Business briefing

The daily business briefing: November 8, 2016

Markets cautious on Election Day, prosecutors raid Samsung headquarters, and more

1

Stocks surge, then simmer down as Election Day arrives

U.S. stocks surged by more than 2 percent on Monday — the eve of Tuesday's presidential election — as investors reacted to the FBI's announcement that it had found no grounds for filing charges against Democratic nominee Hillary Clinton over newly discovered emails linked to the server she used as secretary of state.

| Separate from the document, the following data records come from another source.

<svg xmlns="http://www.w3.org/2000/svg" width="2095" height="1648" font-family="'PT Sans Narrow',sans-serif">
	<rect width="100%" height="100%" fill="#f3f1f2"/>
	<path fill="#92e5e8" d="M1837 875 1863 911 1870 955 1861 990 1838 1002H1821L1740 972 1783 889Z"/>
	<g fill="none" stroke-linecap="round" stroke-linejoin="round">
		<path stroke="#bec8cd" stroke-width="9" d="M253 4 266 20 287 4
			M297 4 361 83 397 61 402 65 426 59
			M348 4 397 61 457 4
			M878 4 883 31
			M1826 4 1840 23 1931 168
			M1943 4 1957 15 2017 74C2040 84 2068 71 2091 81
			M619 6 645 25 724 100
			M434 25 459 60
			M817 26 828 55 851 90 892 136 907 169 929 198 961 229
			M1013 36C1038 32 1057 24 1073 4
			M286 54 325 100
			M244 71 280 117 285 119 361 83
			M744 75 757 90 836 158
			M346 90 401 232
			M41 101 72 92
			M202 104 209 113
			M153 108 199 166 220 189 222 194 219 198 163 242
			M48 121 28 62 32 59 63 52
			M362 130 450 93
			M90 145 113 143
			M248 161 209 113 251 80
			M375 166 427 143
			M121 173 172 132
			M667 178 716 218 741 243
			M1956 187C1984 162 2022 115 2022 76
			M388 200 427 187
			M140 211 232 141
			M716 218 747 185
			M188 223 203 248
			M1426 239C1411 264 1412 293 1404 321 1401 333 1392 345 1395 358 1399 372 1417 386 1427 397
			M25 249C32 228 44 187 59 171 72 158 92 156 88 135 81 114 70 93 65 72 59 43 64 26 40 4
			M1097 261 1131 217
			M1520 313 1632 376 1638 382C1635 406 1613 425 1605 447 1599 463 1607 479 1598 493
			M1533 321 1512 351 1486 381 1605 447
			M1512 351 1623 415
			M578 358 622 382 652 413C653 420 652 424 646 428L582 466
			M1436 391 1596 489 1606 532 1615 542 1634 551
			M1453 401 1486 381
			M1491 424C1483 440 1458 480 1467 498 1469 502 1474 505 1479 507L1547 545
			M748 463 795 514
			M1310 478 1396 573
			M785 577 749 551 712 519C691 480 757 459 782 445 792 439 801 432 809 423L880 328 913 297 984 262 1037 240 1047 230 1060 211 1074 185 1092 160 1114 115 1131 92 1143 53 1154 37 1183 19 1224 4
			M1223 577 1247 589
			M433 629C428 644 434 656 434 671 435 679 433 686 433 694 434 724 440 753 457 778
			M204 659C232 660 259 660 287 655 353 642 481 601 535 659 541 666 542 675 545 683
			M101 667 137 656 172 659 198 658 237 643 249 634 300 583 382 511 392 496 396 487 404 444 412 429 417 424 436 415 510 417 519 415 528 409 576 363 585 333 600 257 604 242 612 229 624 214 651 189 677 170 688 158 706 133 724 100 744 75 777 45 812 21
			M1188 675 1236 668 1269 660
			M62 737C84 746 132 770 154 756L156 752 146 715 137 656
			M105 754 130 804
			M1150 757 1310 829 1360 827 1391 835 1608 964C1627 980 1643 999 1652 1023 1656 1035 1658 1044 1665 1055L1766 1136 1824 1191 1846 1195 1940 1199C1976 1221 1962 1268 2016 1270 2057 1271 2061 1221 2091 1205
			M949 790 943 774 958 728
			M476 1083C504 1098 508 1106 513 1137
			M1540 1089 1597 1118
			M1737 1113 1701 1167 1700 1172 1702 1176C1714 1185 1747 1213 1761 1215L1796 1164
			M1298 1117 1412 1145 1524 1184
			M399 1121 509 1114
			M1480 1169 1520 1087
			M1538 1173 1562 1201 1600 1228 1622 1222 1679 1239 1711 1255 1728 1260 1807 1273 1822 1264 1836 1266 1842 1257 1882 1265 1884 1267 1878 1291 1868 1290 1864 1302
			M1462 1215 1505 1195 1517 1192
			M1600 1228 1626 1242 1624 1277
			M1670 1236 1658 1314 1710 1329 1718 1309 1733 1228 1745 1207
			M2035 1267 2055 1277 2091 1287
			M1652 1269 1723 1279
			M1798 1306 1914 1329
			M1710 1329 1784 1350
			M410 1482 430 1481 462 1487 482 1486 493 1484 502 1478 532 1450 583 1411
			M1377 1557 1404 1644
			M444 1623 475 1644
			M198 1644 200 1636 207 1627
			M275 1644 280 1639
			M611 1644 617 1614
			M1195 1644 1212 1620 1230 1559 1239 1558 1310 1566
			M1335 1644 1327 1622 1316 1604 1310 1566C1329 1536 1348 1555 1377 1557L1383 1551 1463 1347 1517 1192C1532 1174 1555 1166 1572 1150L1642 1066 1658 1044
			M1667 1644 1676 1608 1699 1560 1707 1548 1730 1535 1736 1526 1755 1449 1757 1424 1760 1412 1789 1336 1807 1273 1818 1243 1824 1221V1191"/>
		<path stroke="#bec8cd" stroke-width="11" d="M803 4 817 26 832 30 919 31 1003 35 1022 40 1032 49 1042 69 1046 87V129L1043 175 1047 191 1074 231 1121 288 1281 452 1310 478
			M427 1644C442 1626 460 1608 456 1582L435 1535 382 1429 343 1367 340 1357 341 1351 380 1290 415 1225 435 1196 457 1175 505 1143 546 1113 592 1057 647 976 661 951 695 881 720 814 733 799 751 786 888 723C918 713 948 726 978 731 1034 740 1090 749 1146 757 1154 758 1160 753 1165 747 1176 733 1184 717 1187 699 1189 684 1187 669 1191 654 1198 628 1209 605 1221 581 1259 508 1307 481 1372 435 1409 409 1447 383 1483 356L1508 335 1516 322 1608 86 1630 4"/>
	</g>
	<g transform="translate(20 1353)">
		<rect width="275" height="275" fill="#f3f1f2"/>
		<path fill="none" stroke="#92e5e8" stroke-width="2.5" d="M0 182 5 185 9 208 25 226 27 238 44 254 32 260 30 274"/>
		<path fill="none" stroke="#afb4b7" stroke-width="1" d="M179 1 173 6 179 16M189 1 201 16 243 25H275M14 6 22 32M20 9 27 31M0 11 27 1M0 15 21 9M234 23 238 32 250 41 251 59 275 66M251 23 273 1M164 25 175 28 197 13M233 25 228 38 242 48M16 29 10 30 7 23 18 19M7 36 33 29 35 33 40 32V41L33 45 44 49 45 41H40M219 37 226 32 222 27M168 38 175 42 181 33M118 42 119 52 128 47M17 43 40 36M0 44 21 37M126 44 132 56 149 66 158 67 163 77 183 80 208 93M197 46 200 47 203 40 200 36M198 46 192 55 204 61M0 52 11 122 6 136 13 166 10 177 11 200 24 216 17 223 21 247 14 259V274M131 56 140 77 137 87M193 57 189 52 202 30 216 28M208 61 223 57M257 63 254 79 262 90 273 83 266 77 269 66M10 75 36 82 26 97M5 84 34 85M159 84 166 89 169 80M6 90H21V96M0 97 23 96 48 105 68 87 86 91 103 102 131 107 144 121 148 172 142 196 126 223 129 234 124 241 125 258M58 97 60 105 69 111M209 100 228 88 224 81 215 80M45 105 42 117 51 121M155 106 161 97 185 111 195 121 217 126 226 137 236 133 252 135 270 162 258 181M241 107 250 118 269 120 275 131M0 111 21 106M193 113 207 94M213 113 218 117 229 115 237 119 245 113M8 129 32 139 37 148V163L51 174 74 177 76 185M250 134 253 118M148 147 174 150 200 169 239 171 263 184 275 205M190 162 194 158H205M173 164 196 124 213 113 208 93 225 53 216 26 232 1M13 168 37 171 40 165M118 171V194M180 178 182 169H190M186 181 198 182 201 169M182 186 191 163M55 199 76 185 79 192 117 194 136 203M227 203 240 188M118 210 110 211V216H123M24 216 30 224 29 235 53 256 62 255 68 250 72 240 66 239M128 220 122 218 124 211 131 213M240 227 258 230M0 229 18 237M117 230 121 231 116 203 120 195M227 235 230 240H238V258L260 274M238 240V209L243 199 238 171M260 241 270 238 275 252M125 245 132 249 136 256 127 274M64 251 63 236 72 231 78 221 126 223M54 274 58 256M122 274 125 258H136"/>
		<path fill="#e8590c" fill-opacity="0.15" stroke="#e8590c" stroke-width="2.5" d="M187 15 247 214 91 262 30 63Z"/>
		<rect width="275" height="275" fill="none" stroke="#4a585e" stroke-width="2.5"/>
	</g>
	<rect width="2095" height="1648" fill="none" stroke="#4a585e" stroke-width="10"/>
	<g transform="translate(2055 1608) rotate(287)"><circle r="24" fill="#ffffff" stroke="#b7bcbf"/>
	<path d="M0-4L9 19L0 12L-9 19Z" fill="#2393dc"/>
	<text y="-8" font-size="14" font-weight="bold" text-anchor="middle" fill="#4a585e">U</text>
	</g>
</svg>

The gains snapped a nine-day losing streak, Wall Street's longest slide since December 1980. The market had priced in a victory for Clinton, who is seen as likely to stay the course on financial matters, and stocks started losing ground after the FBI announced it was looking at the new emails and Clinton's polling lead over Republican rival Donald Trump narrowed. Global stocks edged up cautiously on Tuesday as voting started.

2

Samsung offices raided as South Korean political scandal grows

South Korean prosecutors raided Samsung Electronics headquarters on Tuesday as the technology giant faced suspicions that it provided favors to Choi Soon-sil, a friend of President Park Geun-hye who is at the center of an influence-peddling scandal. Investigators seized documents related to business with the Korea Equestrian Federation, which allegedly improperly gave financial assistance to Choi's daughter. The scandal has rocked Park's presidency. Samsung's alleged involvement comes as the company struggles to recover from its disastrous recall of its latest smartphone, the Galaxy Note 7.

3

Report: Britain faces post-Brexit drop in tax revenue

The U.K. faces a $31 billion budget hole due to lost taxes in the wake of this summer's vote to exit the European Union, the Institute for Fiscal Studies warned in a report released Tuesday. The reduction in tax receipts will total $38.4 billion, but that will be partially offset by a $7.4 billion reduction in spending if Britain stops contributing to the European Union budget. The report came as U.K. Chancellor of the Exchequer Philip Hammond prepares to announce his new plans for taxes and spending on Nov. 23.

4

News Corp. reports losses as newspaper ad revenue drops

Media tycoon Rupert Murdoch's News Corp. reported a quarterly loss on Monday as a newspaper advertising sales decline continued. The company, which owns The Wall Street Journal and Dow Jones Newswires, has been cutting staff and other costs, but its revenue from its news and information division still fell by 5.3 percent to $1.22 billion. Ad revenue dropped by 11 percent. Other newspapers have fared no better — The New York Times' print ad revenue fell by nearly 20 percent in the latest quarter.

5

Hyperloop reaches deal to explore Dubai-Abu Dhabi line

Dubai on Tuesday announced a deal with Los Angeles-based Hyperloop One to study the possibility of using its technology to build a line linking it to Abu Dhabi, capital of the United Arab Emirates. A hyperloop, which hurtles levitating pods at top speeds of 760 miles per hour using electricity and magnetism, could zip travelers across the Dubai-Abu Dhabi route in 12 minutes — a 99-mile trip that now takes more than an hour by car. The country already as a driverless metro that is the longest in the world. "In the Emirates, we believe everything is possible," Hyperloop CEO Rob Lloyd said.